* **PROBLEM STATEMENT**
Please transcribe the thread on finding a feasible flow with lower and upper bounds, beginning at the words "So I finally" and stopping after "of outgoing edges).".

I have a flow graph with lower and upper bounds and my task is to find any feasible solution as fast as possible. I found many algorithms and approaches to maximum/minimum flow and so on (also many times uses feasible solution as start point) but nothing specific for any feasible solution. Is there any algorithm/approach that is specific for it and fast?
So I finally got time to sum this up. The solution I used is to take the initial graph and transform it in these steps.
(Weights are in this order: lower bound, current flow, upper bound.)
1. Connect t to s by edge of (0, 0, infinity).
2. To each node of the initial graph add balance value equal to: (sum of lower bound of incoming edges - sum of lower bound of outgoing edges).
3. Set upper bound of every edge to (upper bound - lower bound). Set lower bound and current flow of each edge to 0.
4. Now make new s (s') and new t (t') which will be our new start and end (DO NOT DELETE s and t already in the graph, they just became normal nodes).
5. Create edge from s' to every vertex with positive balance with (0, 0, vertex.balance) bounds.
6. Create edge from every vertex with negative balance to t' with (0, 0, abs(vertex.balance)).
7. Run Ford-Fulkerson (or other maximum flow algorithm of your choice) on the new graph.
8. For every edge of initial graph sum value of the edge with the initial old lower bound before transformation and you have your initial flows for every edge of the initial graph.
This problem is actually a bit harder than to maximize flow when feasible flow is provided.

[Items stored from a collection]
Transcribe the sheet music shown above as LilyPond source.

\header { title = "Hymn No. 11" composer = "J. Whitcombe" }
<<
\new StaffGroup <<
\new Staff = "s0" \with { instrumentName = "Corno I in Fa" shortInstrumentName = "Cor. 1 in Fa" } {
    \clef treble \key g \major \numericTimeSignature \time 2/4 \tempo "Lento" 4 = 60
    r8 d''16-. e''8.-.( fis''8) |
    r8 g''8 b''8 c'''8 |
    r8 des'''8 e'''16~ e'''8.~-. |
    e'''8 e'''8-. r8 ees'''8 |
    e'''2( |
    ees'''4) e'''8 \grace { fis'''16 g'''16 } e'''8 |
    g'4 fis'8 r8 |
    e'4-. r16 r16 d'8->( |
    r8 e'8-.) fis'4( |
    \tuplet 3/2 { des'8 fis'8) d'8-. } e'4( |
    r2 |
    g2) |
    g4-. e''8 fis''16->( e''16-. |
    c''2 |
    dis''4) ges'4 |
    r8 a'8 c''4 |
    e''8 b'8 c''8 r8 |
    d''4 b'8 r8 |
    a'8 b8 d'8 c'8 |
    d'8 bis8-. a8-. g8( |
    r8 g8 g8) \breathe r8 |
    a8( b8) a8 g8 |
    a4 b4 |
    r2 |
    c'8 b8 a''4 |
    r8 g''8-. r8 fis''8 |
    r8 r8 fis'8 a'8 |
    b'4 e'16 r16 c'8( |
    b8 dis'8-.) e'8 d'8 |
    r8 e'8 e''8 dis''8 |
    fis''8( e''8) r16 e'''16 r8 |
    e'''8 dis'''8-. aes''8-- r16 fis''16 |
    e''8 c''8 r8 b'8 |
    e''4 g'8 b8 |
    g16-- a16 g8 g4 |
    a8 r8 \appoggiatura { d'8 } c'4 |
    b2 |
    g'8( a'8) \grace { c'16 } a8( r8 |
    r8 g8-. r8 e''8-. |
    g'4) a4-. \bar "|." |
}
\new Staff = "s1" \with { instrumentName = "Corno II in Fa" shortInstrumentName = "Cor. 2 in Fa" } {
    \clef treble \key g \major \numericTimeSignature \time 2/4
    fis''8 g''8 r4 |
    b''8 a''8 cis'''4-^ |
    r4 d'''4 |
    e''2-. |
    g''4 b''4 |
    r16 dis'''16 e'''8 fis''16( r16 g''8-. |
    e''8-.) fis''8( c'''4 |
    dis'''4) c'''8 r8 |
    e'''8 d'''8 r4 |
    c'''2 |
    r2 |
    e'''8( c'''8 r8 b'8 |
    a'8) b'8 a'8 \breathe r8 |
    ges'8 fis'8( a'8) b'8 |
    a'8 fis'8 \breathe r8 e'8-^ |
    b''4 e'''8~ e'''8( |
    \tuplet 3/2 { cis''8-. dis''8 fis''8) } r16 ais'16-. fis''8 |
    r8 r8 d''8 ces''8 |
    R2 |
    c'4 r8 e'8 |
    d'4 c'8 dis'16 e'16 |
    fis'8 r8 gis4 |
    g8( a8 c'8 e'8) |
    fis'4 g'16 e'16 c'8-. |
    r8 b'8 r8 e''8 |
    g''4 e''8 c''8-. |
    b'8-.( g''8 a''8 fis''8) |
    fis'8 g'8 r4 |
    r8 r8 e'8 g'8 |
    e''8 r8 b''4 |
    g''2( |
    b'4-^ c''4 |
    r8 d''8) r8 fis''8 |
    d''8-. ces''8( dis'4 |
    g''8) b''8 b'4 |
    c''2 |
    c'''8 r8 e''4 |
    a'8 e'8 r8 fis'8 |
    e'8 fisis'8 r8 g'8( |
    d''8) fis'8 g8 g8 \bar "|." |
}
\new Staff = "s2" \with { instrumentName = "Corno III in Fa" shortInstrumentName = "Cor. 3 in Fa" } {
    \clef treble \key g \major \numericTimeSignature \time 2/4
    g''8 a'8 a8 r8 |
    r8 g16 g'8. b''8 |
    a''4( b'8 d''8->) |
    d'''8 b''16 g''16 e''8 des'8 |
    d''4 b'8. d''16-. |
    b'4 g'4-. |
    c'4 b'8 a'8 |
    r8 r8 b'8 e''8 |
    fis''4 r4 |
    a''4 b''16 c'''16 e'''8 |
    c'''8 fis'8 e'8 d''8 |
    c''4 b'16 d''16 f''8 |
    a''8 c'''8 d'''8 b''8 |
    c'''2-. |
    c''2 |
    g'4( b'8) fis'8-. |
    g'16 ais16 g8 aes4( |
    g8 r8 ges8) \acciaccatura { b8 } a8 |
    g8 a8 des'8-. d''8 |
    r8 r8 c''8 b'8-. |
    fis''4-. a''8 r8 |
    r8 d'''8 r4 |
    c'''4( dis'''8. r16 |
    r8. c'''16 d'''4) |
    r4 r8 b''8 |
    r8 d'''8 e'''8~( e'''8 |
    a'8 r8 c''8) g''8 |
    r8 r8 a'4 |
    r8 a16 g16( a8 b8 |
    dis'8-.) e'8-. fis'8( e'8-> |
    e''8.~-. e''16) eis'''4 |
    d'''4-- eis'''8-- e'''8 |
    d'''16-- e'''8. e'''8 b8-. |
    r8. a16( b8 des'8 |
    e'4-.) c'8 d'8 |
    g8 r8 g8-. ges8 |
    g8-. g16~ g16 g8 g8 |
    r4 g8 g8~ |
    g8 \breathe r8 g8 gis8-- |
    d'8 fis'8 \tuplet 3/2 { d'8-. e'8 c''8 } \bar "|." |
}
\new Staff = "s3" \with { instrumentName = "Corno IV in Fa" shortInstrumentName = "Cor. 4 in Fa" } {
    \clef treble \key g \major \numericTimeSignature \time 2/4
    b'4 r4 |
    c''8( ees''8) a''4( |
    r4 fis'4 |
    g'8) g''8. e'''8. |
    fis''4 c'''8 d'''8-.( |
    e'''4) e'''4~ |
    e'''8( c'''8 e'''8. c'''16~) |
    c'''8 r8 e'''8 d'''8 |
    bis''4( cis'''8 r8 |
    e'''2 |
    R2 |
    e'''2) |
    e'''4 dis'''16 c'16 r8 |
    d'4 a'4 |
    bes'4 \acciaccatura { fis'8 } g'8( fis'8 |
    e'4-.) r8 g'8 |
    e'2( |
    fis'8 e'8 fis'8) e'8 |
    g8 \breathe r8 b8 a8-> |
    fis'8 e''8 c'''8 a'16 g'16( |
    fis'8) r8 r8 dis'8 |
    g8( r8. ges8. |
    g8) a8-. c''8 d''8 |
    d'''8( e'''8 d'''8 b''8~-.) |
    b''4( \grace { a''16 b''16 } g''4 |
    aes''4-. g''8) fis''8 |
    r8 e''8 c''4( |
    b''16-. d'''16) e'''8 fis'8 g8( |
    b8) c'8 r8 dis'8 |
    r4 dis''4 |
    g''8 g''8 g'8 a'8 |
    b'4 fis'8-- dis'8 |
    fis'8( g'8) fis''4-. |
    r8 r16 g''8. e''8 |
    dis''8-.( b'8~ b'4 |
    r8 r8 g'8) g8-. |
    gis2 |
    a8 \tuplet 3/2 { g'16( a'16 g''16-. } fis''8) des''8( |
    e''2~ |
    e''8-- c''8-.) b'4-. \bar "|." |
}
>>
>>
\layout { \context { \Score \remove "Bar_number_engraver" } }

* **EXERCISE OUTPUT**
So I finally got time to sum this up. The solution I used is to take the initial graph and transform it in these steps.
(Weights are in this order: lower bound, current flow, upper bound.)
1. Connect t to s by edge of (0, 0, infinity).
2. To each node of the initial graph add balance value equal to: (sum of lower bound of incoming edges - sum of lower bound of outgoing edges).